Jeff Jarvis, media commentator and apologist for Web 2.0 and all things new and shiny, asks his readers to forgive him for publishing his forthcoming love letter to Google in an old media format -- a book (gasp). He quotes a few "graphs" from the end of the book:
I confess: I’m a hypocrite. If I had followed my own rules – if I had eaten my own dogfood – you wouldn’t be reading this book right now, at least not as a book. You’d be reading it online, for free. You’d have discovered it via links and search. You’d be entering into a conversation around any point in the book. You’d be able to correct me and I’d be able to update the book with the latest amazing stats from Google. This would be even more of a collaboration than it already is. We might form a society of Googlethinkers on Facebook and you’d offer better advice and newer ways to look at the world than I have been able to. I might make money from speaking and consulting instead of a publisher’s advance.
But instead, I made money from a publisher’s advance. That is why you are reading this as a book. Sorry. Dog’s gotta eat.

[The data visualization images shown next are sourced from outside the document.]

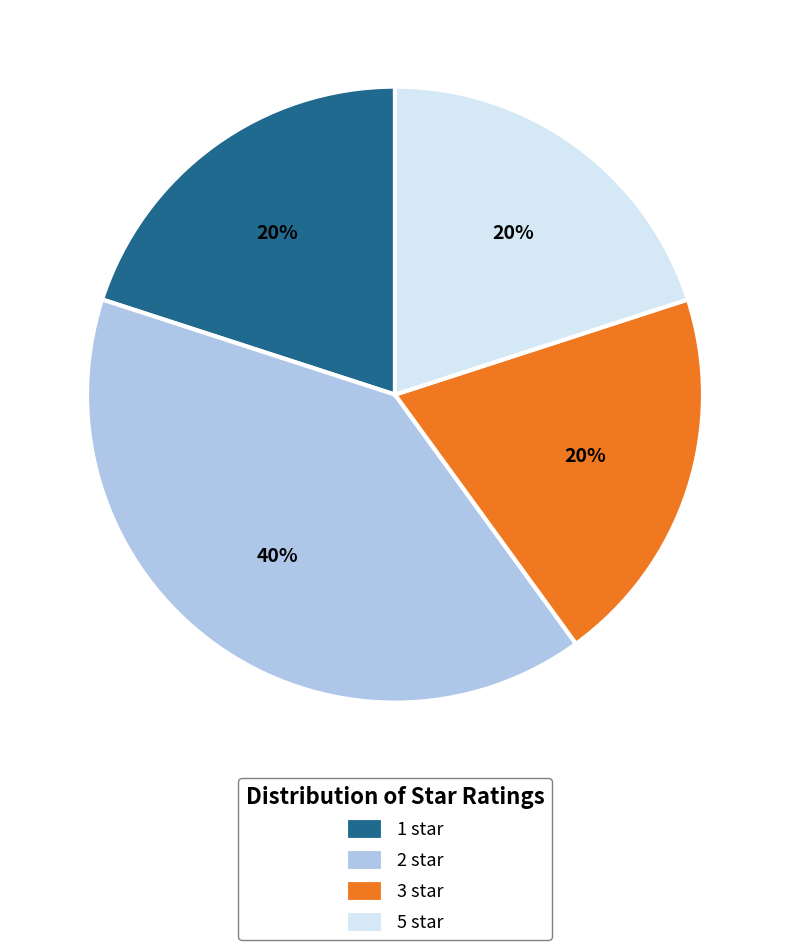

What percentage is the 5 star slice, to the nearest percent?

20%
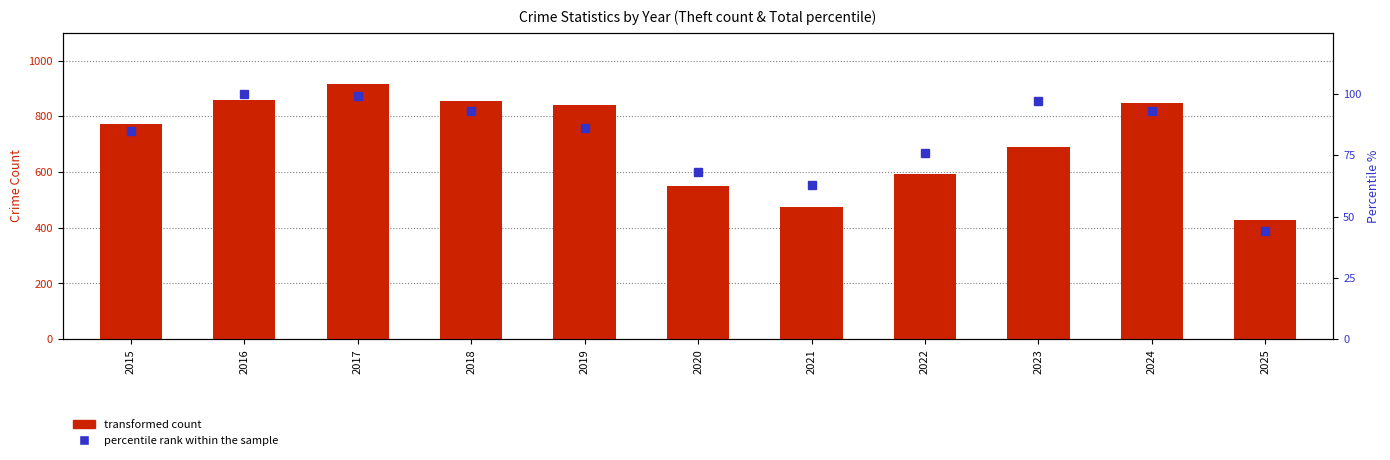

True or false: transformed count has a value of 407 at 2024.

False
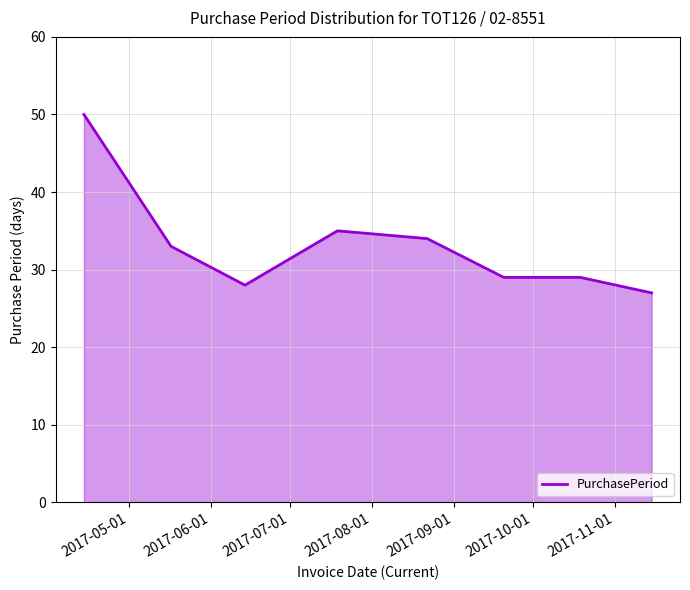

Count the number of data series in this chart.

1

And the truth is, I already do most everything I describe above – on my blog. I believe the two forms may come together eventually. But in the meantime, I’m no fool; I couldn’t pass up a nice check from Collins, my publisher, and all sorts of services from Harper-Collins, its parent, including editing, design, publicity, sales, a speaker’s bureau, and online help. That’s why publishing is still publishing. The question is, how long can it stay that way?
I say not so fast. If cheerleaders like Jarvis really believe print is dead and that we all need to get in line with the "new business models" then they should be the first to try it. We're no fools either.
Link: Apologizing for the book (warning: not exactly work safe now that Jarvis is running American Apparel ads)
The term "Googlethinkers" made me shudder involuntarily. I realizer our minds are all irreparably colonized by brands, but still. Is that any different than "Pepsithinker" or "Raytheonthinker"?
Posted by: Davin | Wednesday, July 23, 2008 at 08:56 AM
That's kind of funny. When the cheerleaders for change can't manage to make the change themselves, what does that say?
Is it that the technology is ready and raring to go, but society and/or the business end of things isn't ready to make the necessary changes?